GOP rivals mock Trump, try to make the most of his absence
As Thursday night’s Republican presidential debate progressed, it became clear that Donald Trump had pulled the rest of the G.O.P. candidates into his gravitational well, locking them into near-permanent orbit around his personality.
Many thought that Trump’s absence would give Ted Cruz a real chance to shine, but it was Rand Paul who seemed to be most liberated by it. Maybe he was just refreshed from sitting the last debate out, but he seemed like a different person. Cruz handled it well when Fox News moderator Megyn Kelly opened by asking Cruz about “the elephant not in the room tonight”.
Pawlewski said he and his wife once liked watching Kelly – before she asked Trump about his various denunciations of women at the August Republican debate. I didn’t expect that it would diminish both men a little.
But Ford O’Connell, a Republican strategist who is not aligned with any candidate, said Cruz may be too beholden to the conventional ways to win the nomination.
“I don’t think you need to be a politician to tell the truth”, he said.
Rick Santorum, the victor of the 2012 Iowa caucus, said the media sought to “segregate” the candidates and “take Iowans out of the process”. Contributions to the site will go to The Donald J. Trump Foundation, Trump’s nonprofit charitable organization. When Trump’s around, Paul has a hard time hiding his disdain for him and that crankiness has severely hampered him in the other events. “And everyone on this stage is stupid, fat and ugly and Ben (Carson), you’re a bad surgeon”.
Senator Marco Rubio is a distant third, at eight percent, followed by retired neurosurgeon Ben Carson at six percent and former Florida governor Jeb Bush at five percent.
He’s holding his own competing event just three miles away at Drake University in Des Moines to benefit veterans instead – and he’s standing strong on his promise to boycott the mainstage debate over his feud with Fox News.
Fox News was poised to rule television on Thursday night with the Republican presidential debate.
But Trump’s insurgent candidacy has carved new fissures into the party, splitting conservative talk-radio hosts, religious leaders, and Washington pundits, with some sounding the alarm while others implore the party to respond to the anger toward Republican incumbents among voters who are fueling Trump’s rise.

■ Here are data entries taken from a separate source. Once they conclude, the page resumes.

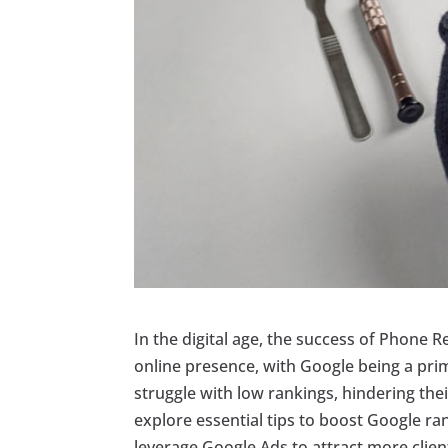
In the digital age, the success of Phone R
online presence, with Google being a pri
struggle with low rankings, hindering their 
explore essential tips to boost Google r
leverage Google Ads to attract more client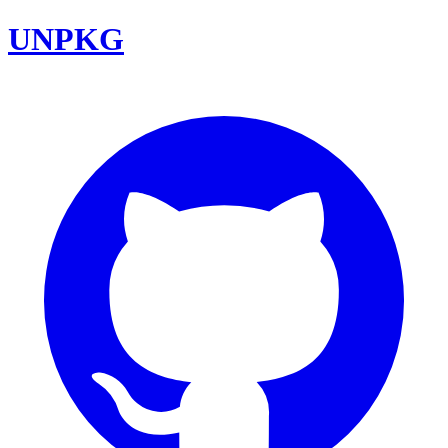
UNPKG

On the campaign trail Wednesday, Cruz challenged Trump to a one-on-one debate, while mocking his rival for his decision to stay away. Cruz said to rousing applause and laughter.
“Bill, you badgered Donald Trump, what’s the matter with you?”
The statement concluded with a show of support for host Megyn Kelly, who Trump has relentlessly attacked and blasted as a “lightweight” journalist.
Wallace replied, “Well, this is a debate…” and Cruz got off his second zinger of the night, quipping, “Gosh, if you guys ask one more mean question I may have to leave the stage”.
Hillary Clinton might do well to brush off the campaign slogan that defined her 2000 campaign for a U.S. Senate seat: “You go, girl!”
Once Trump took the stage at his veterans event, the spike was huge and he completely crushed the competition.
Fox News Channel issued a statement saying Trump had offered to appear at the debate on the condition that Fox contribute $5 million to his charities, which the network said was not possible.
The commercial, which is set to begin airing Friday in Iowa and also will soon debut in New Hampshire, is sponsored by Our Principles, an anti-Trump super political action committee led by Katie Packer, a former aide to 2012 GOP nominee Mitt Romney.
But in many ways the event was typical Trump.
“Donald Trump, for example – I mentioned his name again if anybody was missing him – Mr. Trump believed in reaction to people’s fears that we should ban all Muslims”.
“He cut and run because it wasn’t popular among conservatives, I guess”, Bush said.